In every village, fires are kindled and surrounded by listeners of all ages. The eldest Spinner begins the night with the Song of Y’ffre’s First Word, and then others take turns recounting legends. These tales are not mere entertainment; they are living spells. Each story spoken renews its truth within the forest, binding memory to reality.
The most gifted Spinners enter trance, their voices echoing in harmony with unseen spirits. The air shimmers, and scenes from the tales appear briefly in the firelight — phantom stags, spectral trees, glimmers of long-dead warriors.
Purpose:
To preserve living history and weave the past into the present. The Feast of Stories sustains both memory and magic, ensuring the Green’s song never falls silent.
Atmosphere for Play:
Ethereal and haunting. Words take shape in the air, spirits gather unseen, and the boundary between story and truth dissolves. Ideal for visions, ancient revelations, or the awakening of forgotten legends.

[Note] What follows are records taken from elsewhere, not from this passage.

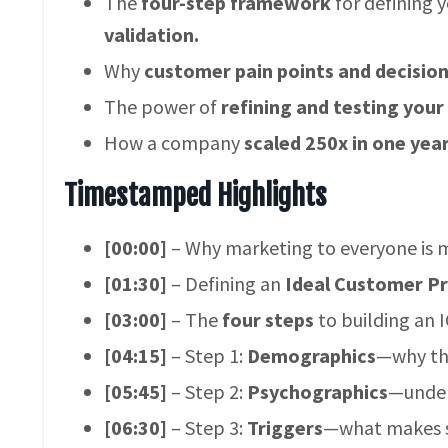
The
four-step framework
for defining 
validation.
Why
customer pain points and decisio
The power of
refining and testing your
How a company
scaled 250x in one yea
Timestamped Highlights
[00:00]
– Why marketing to everyone is m
[01:30]
– Defining an
Ideal Customer Pro
[03:00]
– The
four steps
to building an I
[04:15]
– Step 1:
Demographics
—why this
[05:45]
– Step 2:
Psychographics
—under
[06:30]
– Step 3:
Triggers
—what makes s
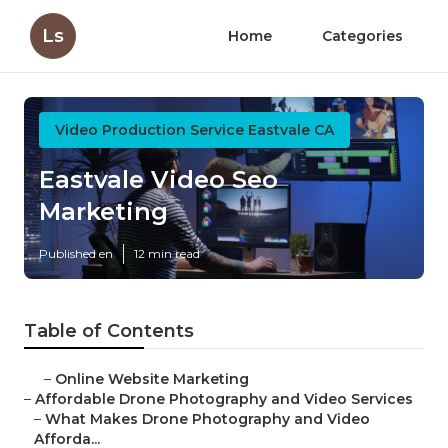
Ls
Home
Categories
Video Production Service Eastvale CA
Eastvale Video Seo
Marketing
Published en
12 min read
Table of Contents
–
Online Website Marketing
–
Affordable Drone Photography and Video Services
–
What Makes Drone Photography and Video
Afforda...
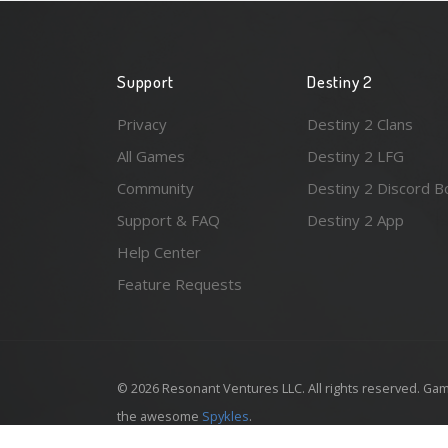
Support
Destiny 2
Privacy
Destiny 2 Clans
All Games
Destiny 2 LFG
Community
Destiny 2 Discord B
Support & FAQ
Destiny 2 App
Help Center
Feature Requests
© 2026 Resonant Ventures LLC. All rights reserved. Gam
the awesome
Spykles
.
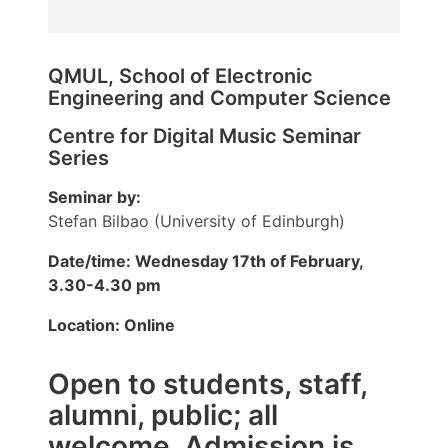
QMUL, School of Electronic
Engineering and Computer Science
Centre for Digital Music Seminar
Series
Seminar by:
Stefan Bilbao (University of Edinburgh)
Date/time: Wednesday 17th of February,
3.30-4.30 pm
Location: Online
Open to students, staff,
alumni, public; all
welcome. Admission is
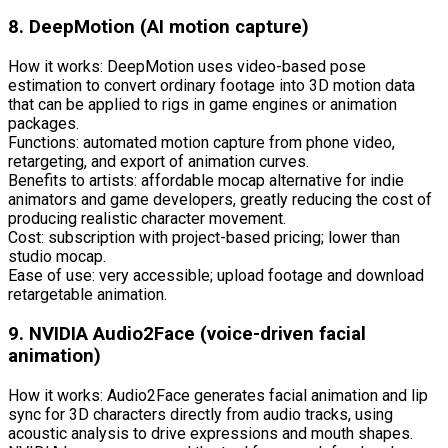
8. DeepMotion (AI motion capture)
How it works: DeepMotion uses video-based pose
estimation to convert ordinary footage into 3D motion data
that can be applied to rigs in game engines or animation
packages.
Functions: automated motion capture from phone video,
retargeting, and export of animation curves.
Benefits to artists: affordable mocap alternative for indie
animators and game developers, greatly reducing the cost of
producing realistic character movement.
Cost: subscription with project-based pricing; lower than
studio mocap.
Ease of use: very accessible; upload footage and download
retargetable animation.
9. NVIDIA Audio2Face (voice-driven facial
animation)
How it works: Audio2Face generates facial animation and lip
sync for 3D characters directly from audio tracks, using
acoustic analysis to drive expressions and mouth shapes.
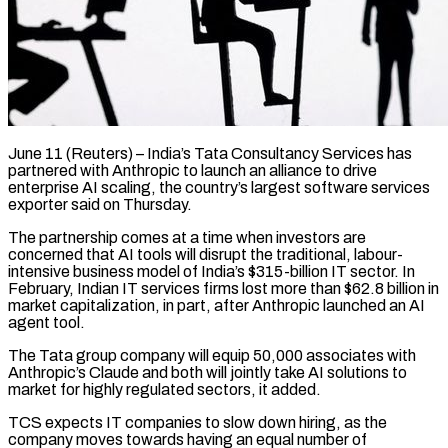
June 11 (Reuters) – India’s Tata Consultancy Services has
partnered with Anthropic to launch an alliance to drive ​
enterprise AI scaling, the country’s ‌largest software services
exporter said on Thursday.
The partnership comes at a time when investors are
concerned that AI tools will disrupt the ‌traditional, ​labour-
intensive business model of ⁠India’s $315-billion IT sector. ⁠In
February, Indian IT services firms lost more than $62.8 billion in
market capitalization, in part, after Anthropic launched an ​AI
agent tool.
The Tata group company will equip 50,000 associates with
⁠Anthropic’s Claude and both ⁠will jointly take AI solutions ​to
market for highly regulated sectors, it ​added.
TCS expects IT companies to slow ‌down hiring, as the
company moves towards having an equal number of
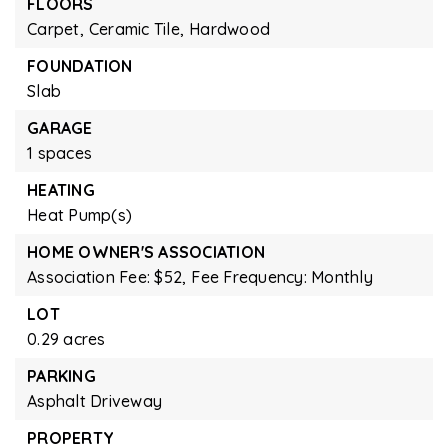
FLOORS
Carpet,
Ceramic Tile,
Hardwood
FOUNDATION
Slab
GARAGE
1 spaces
HEATING
Heat Pump(s)
HOME OWNER'S ASSOCIATION
Association Fee: $52,
Fee Frequency: Monthly
LOT
0.29 acres
PARKING
Asphalt Driveway
PROPERTY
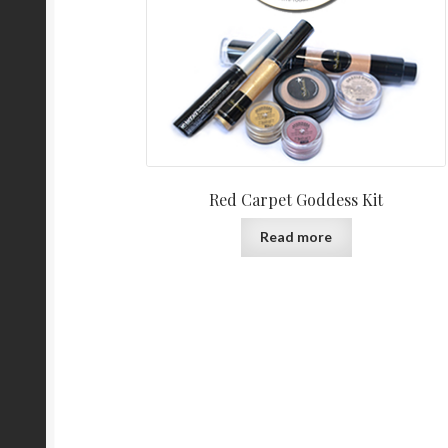
Red Carpet Goddess Kit
Read more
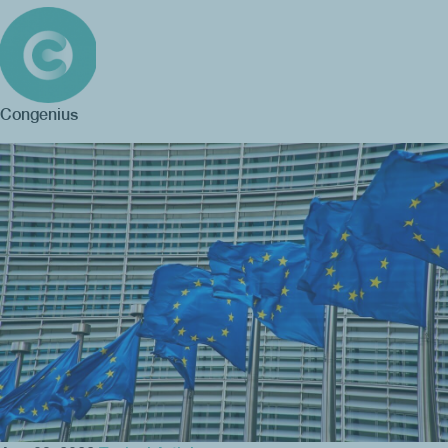
Congenius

The Night of Root and Bone
Time of Year: Evening Star, as the forest sleeps.
Description:
The year’s end in Valenwood is not celebrated with light but with silence. The Night of Root and Bone honors death — the necessary decay that feeds new life.
As the last full moon of the year rises, the Bosmer extinguish all fires and torches. Villages fall into darkness except for the pale glow of the fungi that bloom after rain. Each family gathers at the roots of their chosen tree and buries a token from the year: a lock of hair, a piece of hide, or a shard of bone from a past hunt. These are offerings to the forest’s hunger.

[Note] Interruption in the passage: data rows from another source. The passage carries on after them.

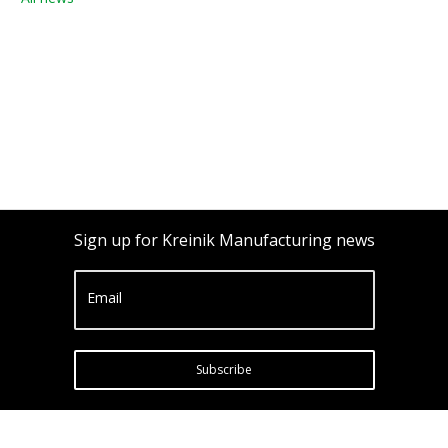
Sign up for Kreinik Manufacturing news
Email
Subscribe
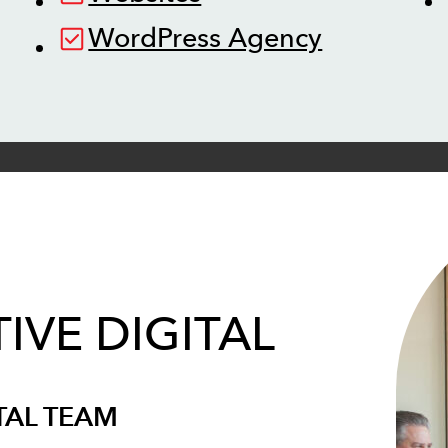
WordPress Agency
IVE DIGITAL
TAL TEAM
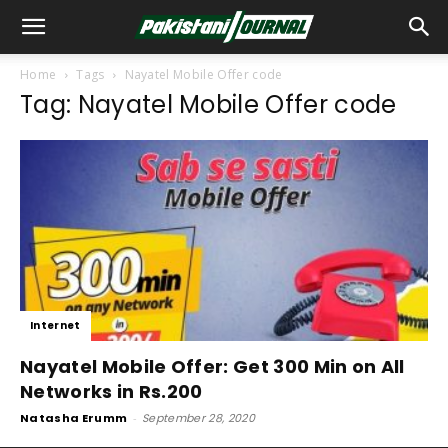
Home
Tags
Nayatel Mobile Offer code
Tag: Nayatel Mobile Offer code
Internet
Nayatel Mobile Offer: Get 300 Min on All
Networks in Rs.200
Natasha Erumm
-
September 28, 2020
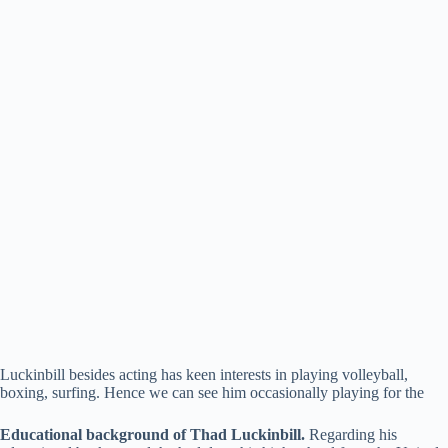
Luckinbill besides acting has keen interests in playing volleyball,
boxing, surfing. Hence we can see him occasionally playing for the
Educational background of Thad Luckinbill.
Regarding his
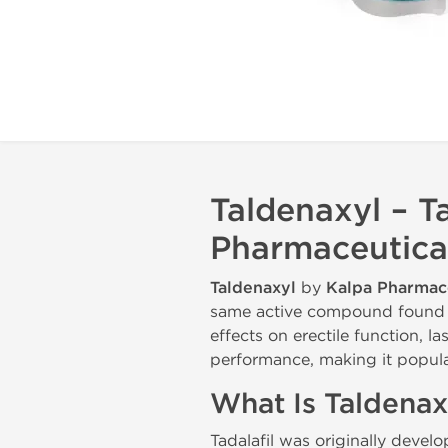
Taldenaxyl – T
Pharmaceutica
Taldenaxyl
by
Kalpa Pharmac
same active compound found in
effects on erectile function, 
performance, making it popul
What Is Taldenax
Tadalafil was originally devel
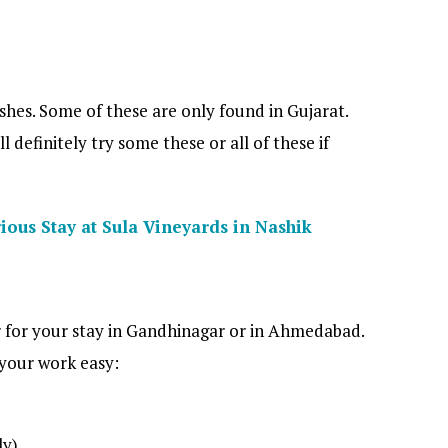
shes. Some of these are only found in Gujarat.
 definitely try some these or all of these if
ious Stay at Sula Vineyards in Nashik
 for your stay in Gandhinagar or in Ahmedabad.
 your work easy:
ly)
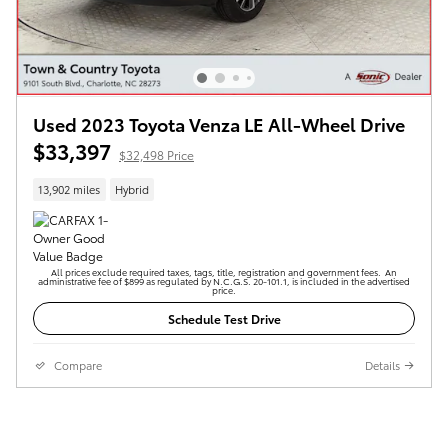
Used 2023 Toyota Venza LE All-Wheel Drive
$33,397
$32,498 Price
13,902 miles
Hybrid
All prices exclude required taxes, tags, title, registration and government fees. An
administrative fee of $899 as regulated by N.C.G.S. 20-101.1, is included in the advertised
price.
Schedule Test Drive
Compare
Details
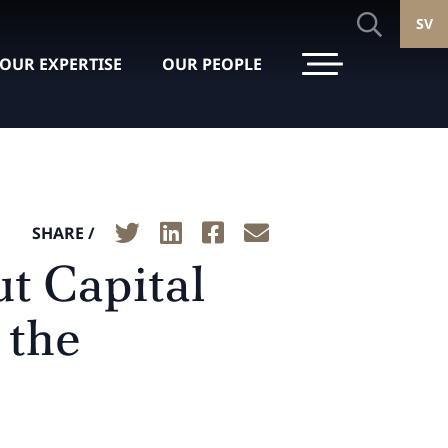
SV
OUR EXPERTISE
OUR PEOPLE
SHARE /
ut Capital
 the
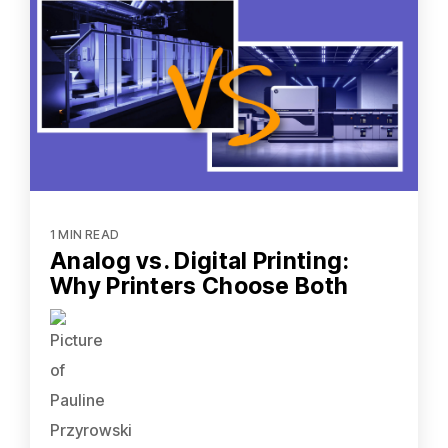
1 MIN READ
Analog vs. Digital Printing:
Why Printers Choose Both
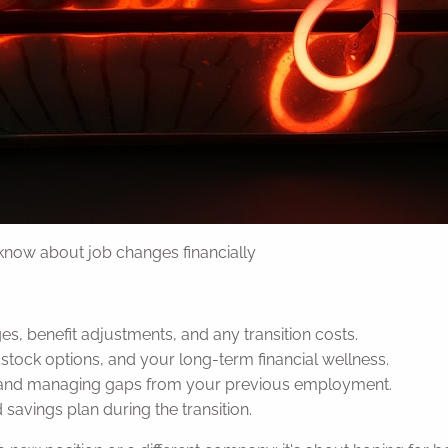
 know about job changes financially
s, benefit adjustments, and any transition costs.
stock options, and your long-term financial wellness.
 and managing gaps from your previous employment.
avings plan during the transition.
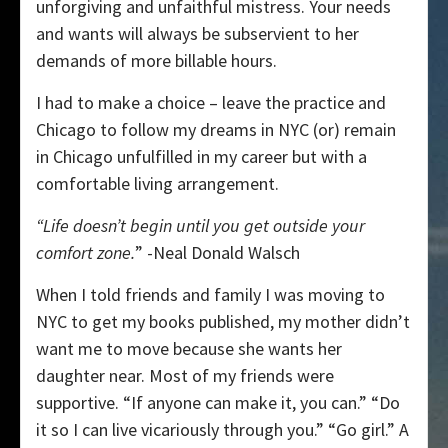
unforgiving and unfaithful mistress. Your needs
and wants will always be subservient to her
demands of more billable hours.
I had to make a choice – leave the practice and
Chicago to follow my dreams in NYC (or) remain
in Chicago unfulfilled in my career but with a
comfortable living arrangement.
“Life doesn’t begin until you get outside your
comfort zone.
” -Neal Donald Walsch
When I told friends and family I was moving to
NYC to get my books published, my mother didn’t
want me to move because she wants her
daughter near. Most of my friends were
supportive. “If anyone can make it, you can.” “Do
it so I can live vicariously through you.” “Go girl.” A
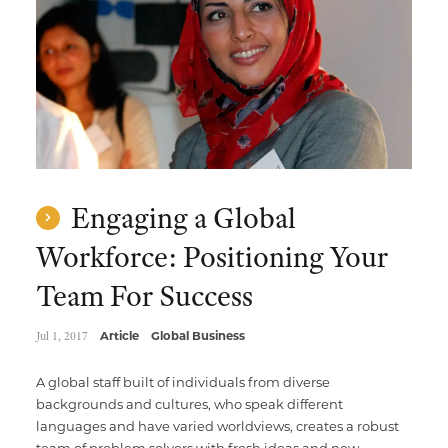
Engaging a Global
Workforce: Positioning Your
Team For Success
Jul 1, 2017
Article
Global Business
A global staff built of individuals from diverse
backgrounds and cultures, who speak different
languages and have varied worldviews, creates a robust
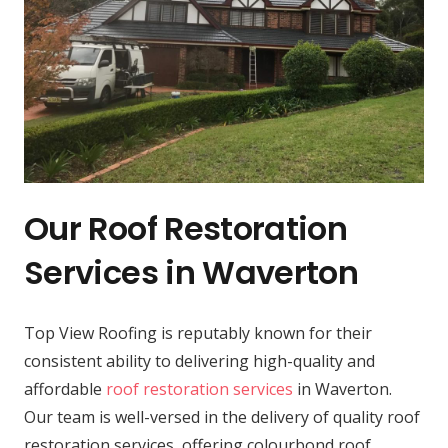
Our Roof Restoration
Services in Waverton
Top View Roofing is reputably known for their
consistent ability to delivering high-quality and
affordable
roof restoration services
in Waverton.
Our team is well-versed in the delivery of quality roof
restoration services, offering colourbond roof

In some tribes, hunters don masks of bone and antler, patrolling the perimeter to drive away restless spirits that fear to rejoin the soil. Others remain in stillness until dawn, listening to the heartbeat of the earth through the roots beneath their palms.
Purpose:
The Night of Root and Bone acknowledges that death is not loss but transformation. It teaches that decay is the foundation of growth — and that the forest must consume as much as it gives.
Atmosphere for Play:
Silent, somber, and otherworldly. The forest breathes slowly, shadows move with intent, and the air feels thick with memory. A fitting setting for closure, burial, or communion with the Green itself.
Cultural Significance
The Bosmer live in a covenant of flesh — the Green Pact that binds them wholly to Y’ffre’s design. Their festivals are not distractions from survival but affirmations of it. They celebrate the forest not as backdrop but as kin, and themselves as its voice and teeth.
Every celebration renews a different aspect of the Pact: Springtide Confluence awakens; the Pact Feast sustains; the Feast of Stories remembers; the Night of Root and Bone releases. The Wild Hunt, rarest and most terrible, cleanses. Together, these form a cycle mirroring the forest’s eternal pulse — birth, hunger, memory, and decay.